== TASK DESCRIPTION ==
What are the lines from the top of the entries through the one with "text_box [275, 641, 279, 714]"? Write them out exactly, with no pictures.
- Opening Delimiter -
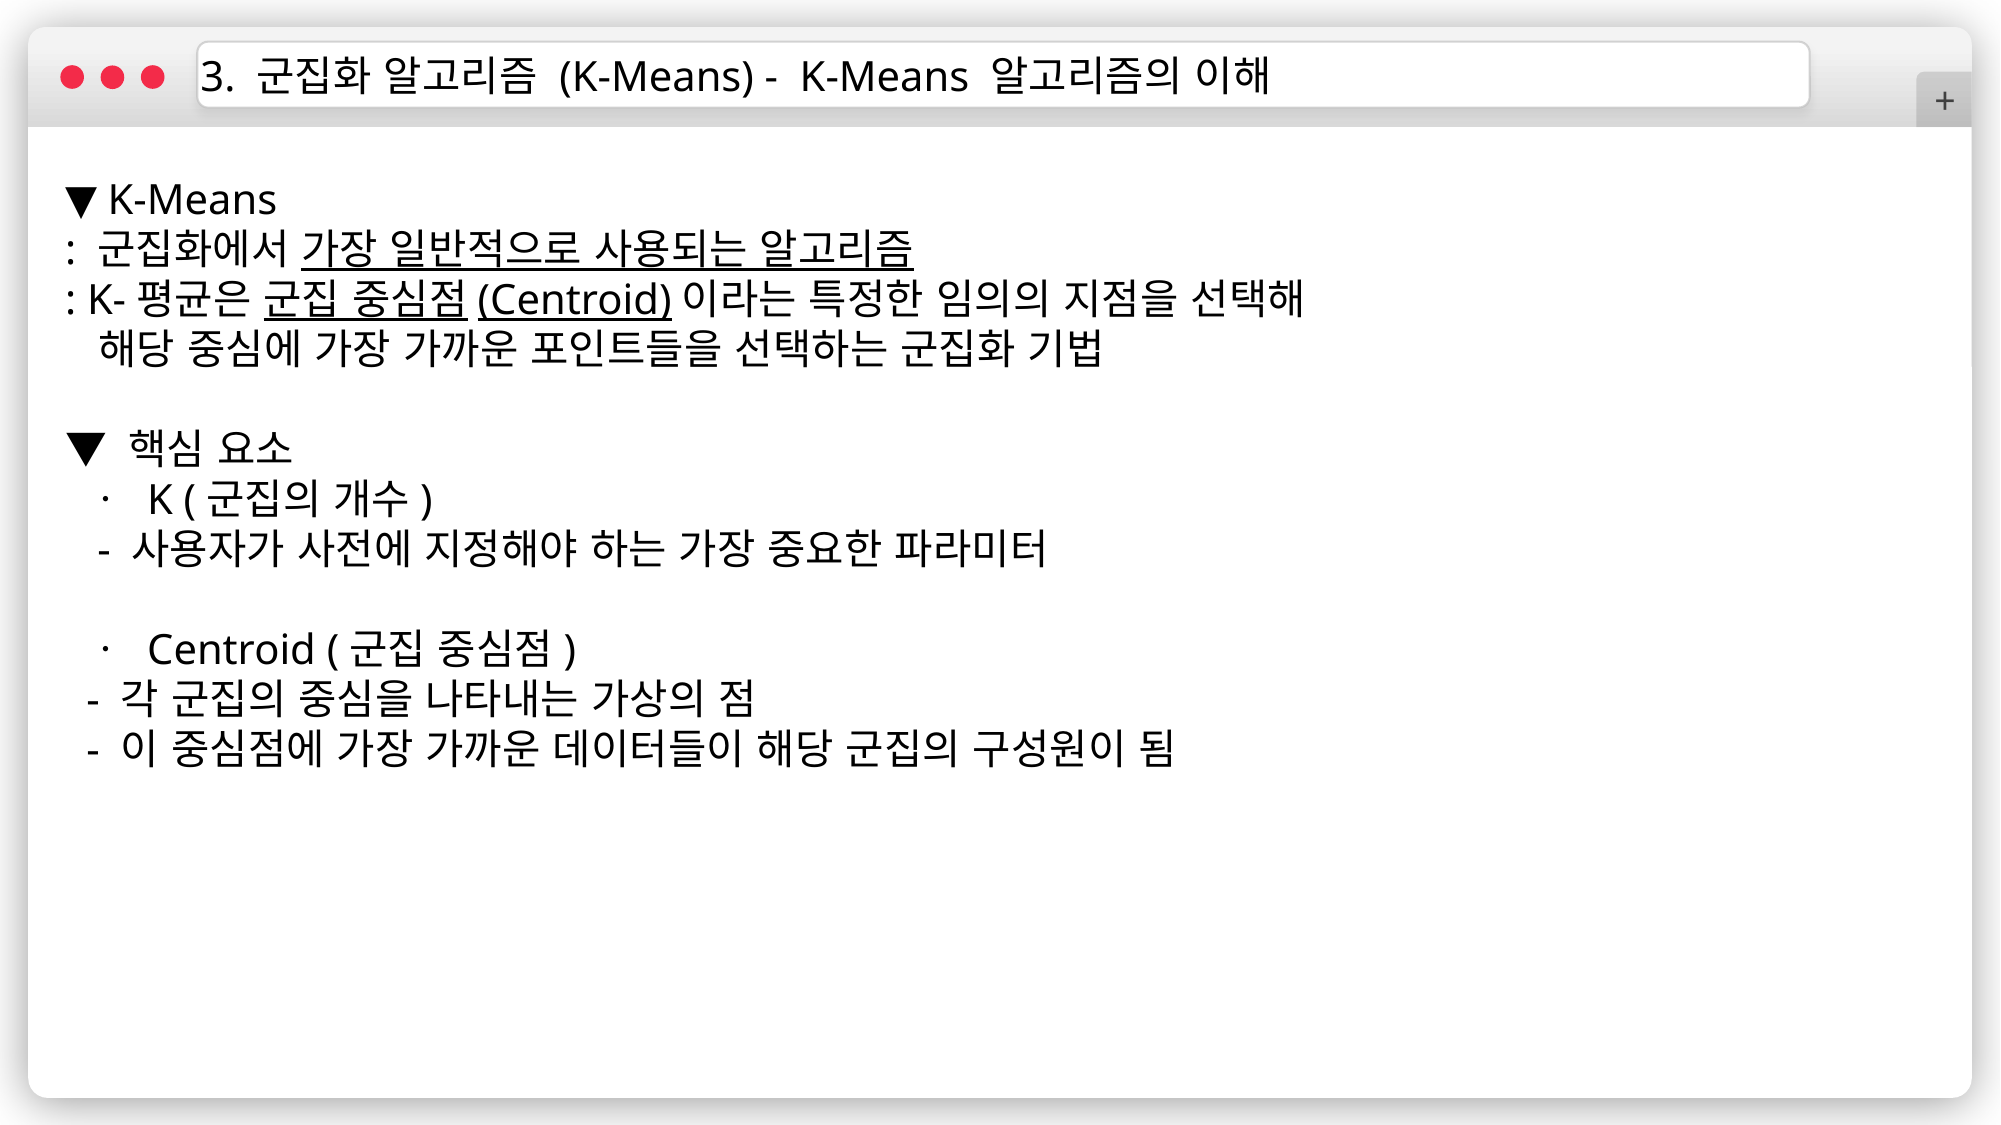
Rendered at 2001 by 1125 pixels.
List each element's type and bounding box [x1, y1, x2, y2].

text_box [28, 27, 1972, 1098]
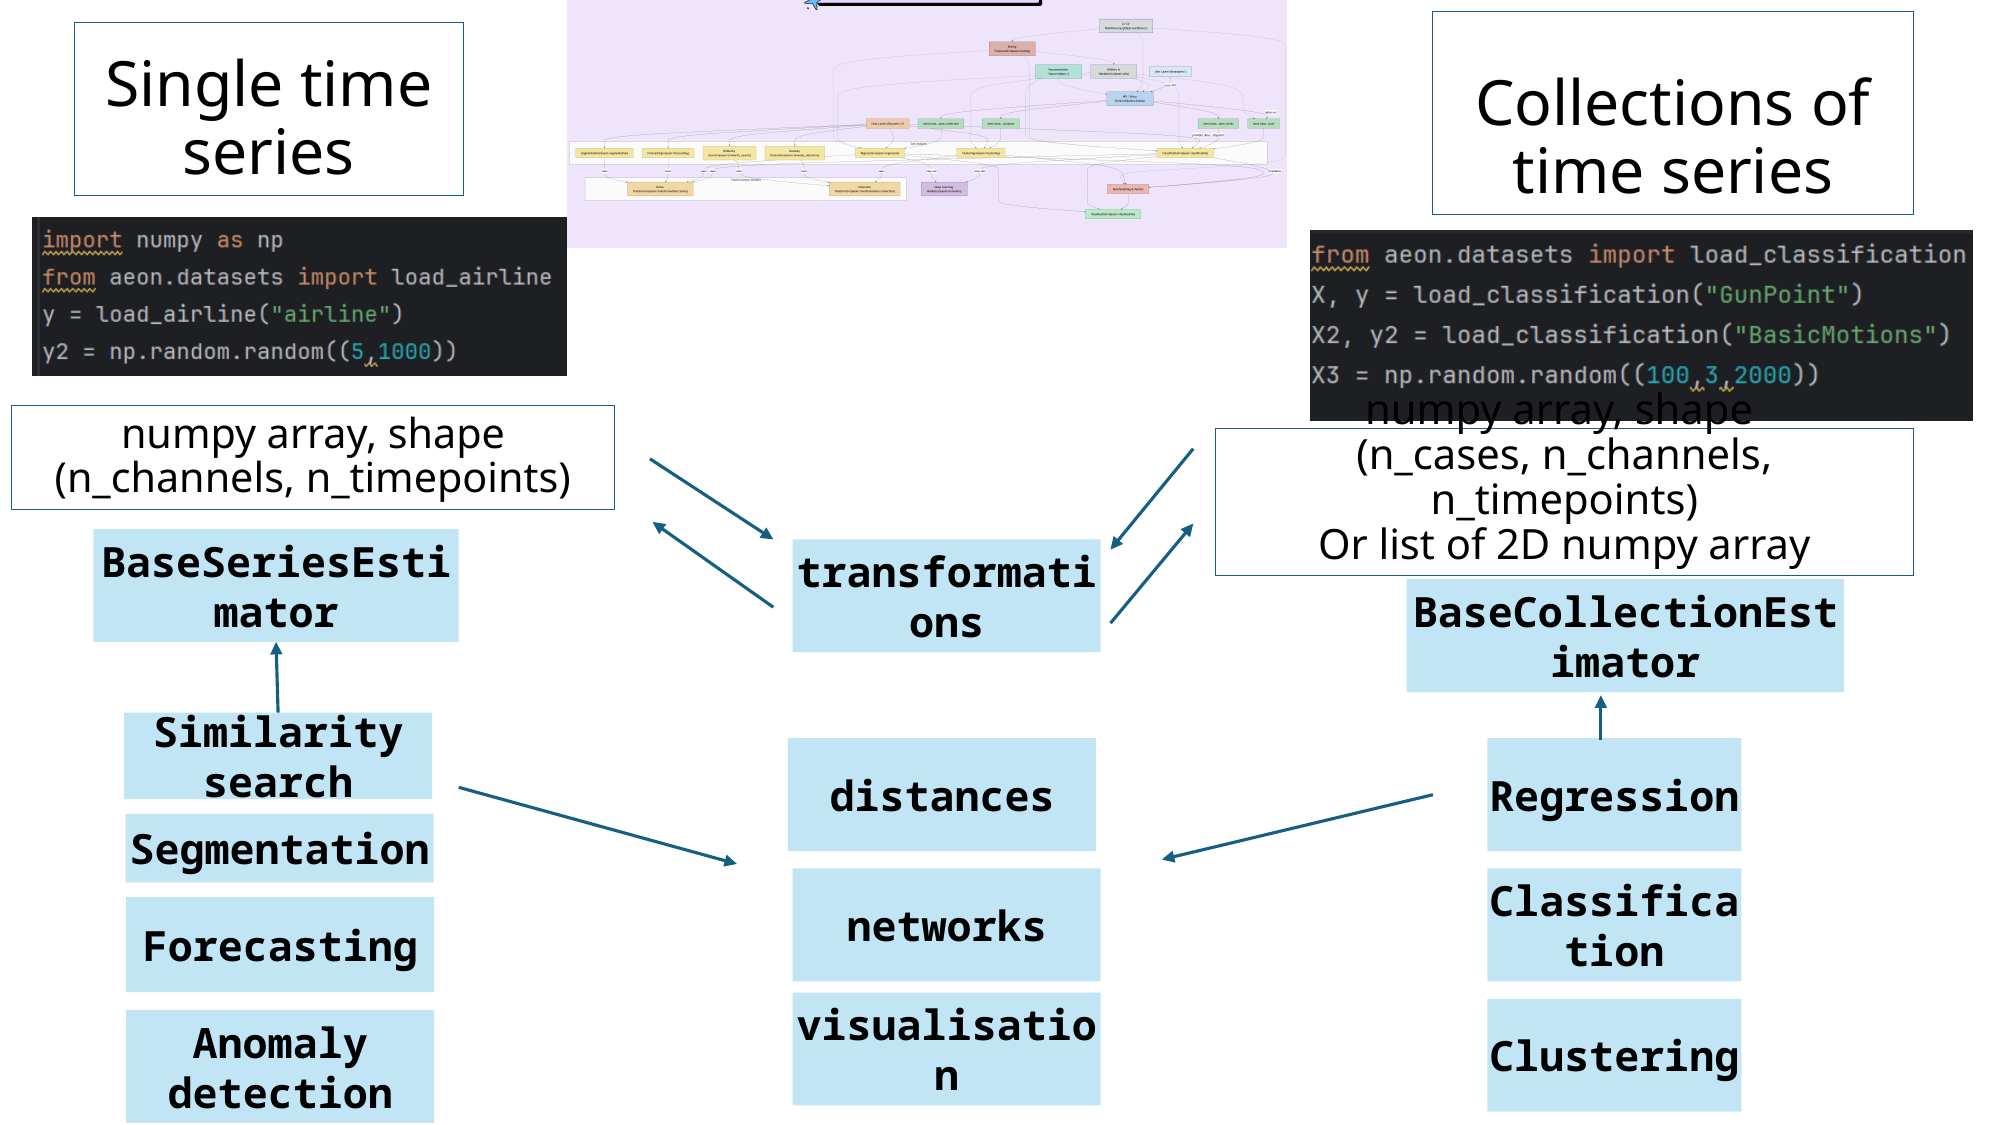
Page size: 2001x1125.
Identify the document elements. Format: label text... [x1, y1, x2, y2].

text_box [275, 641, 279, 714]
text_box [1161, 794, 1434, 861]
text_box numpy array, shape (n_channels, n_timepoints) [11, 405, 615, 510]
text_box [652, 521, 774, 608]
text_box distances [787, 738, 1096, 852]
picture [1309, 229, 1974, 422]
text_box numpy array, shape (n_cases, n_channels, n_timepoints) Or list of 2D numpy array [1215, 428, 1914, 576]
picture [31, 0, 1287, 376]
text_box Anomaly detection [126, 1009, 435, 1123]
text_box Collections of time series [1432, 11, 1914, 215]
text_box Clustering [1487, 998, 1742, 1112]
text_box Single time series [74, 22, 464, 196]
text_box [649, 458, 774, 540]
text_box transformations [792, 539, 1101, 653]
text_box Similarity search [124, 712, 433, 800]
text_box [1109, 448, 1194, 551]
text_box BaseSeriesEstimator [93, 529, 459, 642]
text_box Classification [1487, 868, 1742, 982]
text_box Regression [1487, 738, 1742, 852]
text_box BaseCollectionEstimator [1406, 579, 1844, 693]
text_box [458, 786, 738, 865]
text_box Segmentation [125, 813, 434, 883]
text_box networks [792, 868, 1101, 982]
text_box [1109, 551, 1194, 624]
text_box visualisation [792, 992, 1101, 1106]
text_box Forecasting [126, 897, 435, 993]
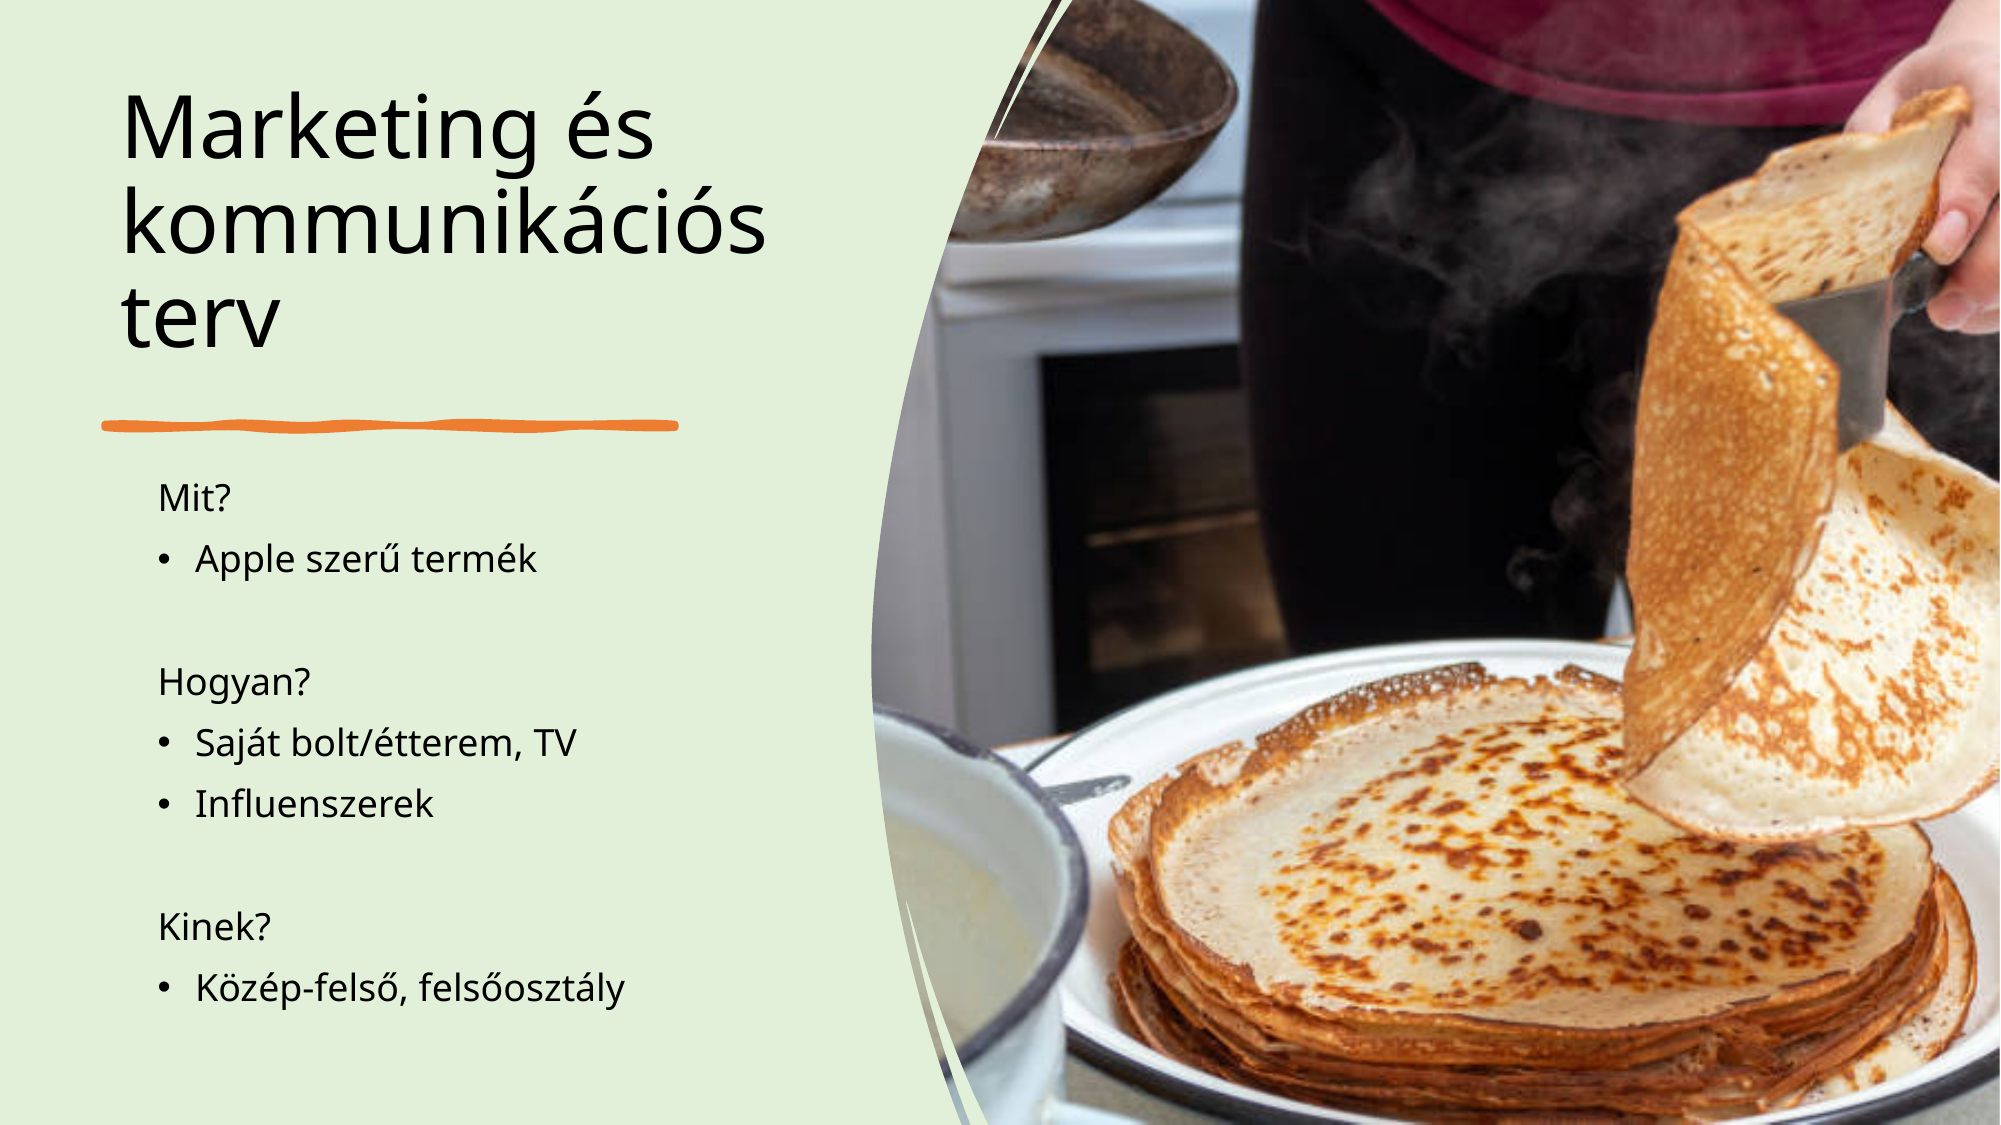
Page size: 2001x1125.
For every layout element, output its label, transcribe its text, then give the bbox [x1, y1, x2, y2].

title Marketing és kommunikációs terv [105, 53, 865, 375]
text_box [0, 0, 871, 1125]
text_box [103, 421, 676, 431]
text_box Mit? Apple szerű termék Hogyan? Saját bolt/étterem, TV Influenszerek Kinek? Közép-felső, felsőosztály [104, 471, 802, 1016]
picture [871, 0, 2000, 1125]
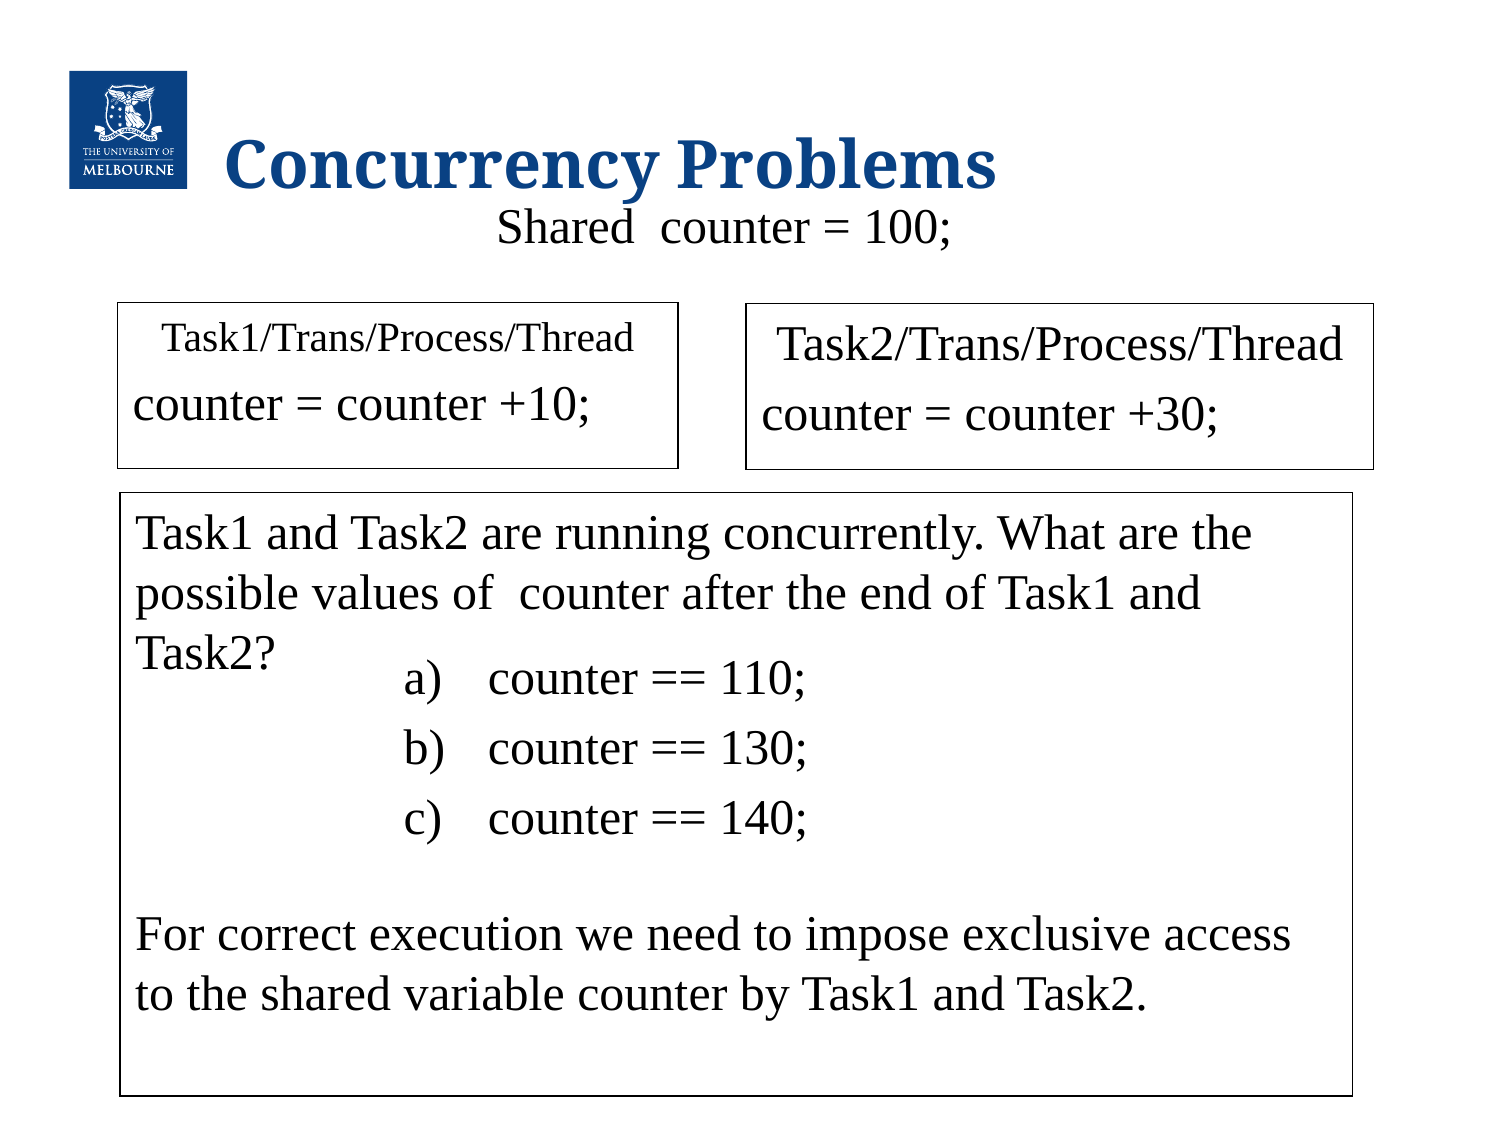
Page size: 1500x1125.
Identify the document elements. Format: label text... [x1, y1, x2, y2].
- Closing Delimiter -
== RESPONSE ==
Rendered at 2001 by 1125 pixels.
List each element's type and bounding box [x1, y1, x2, y2].

text_box [28, 27, 1972, 1098]
Page size: 2001x1125.
Identify the document elements. Format: label text... [x1, y1, x2, y2].

text_box [275, 641, 279, 714]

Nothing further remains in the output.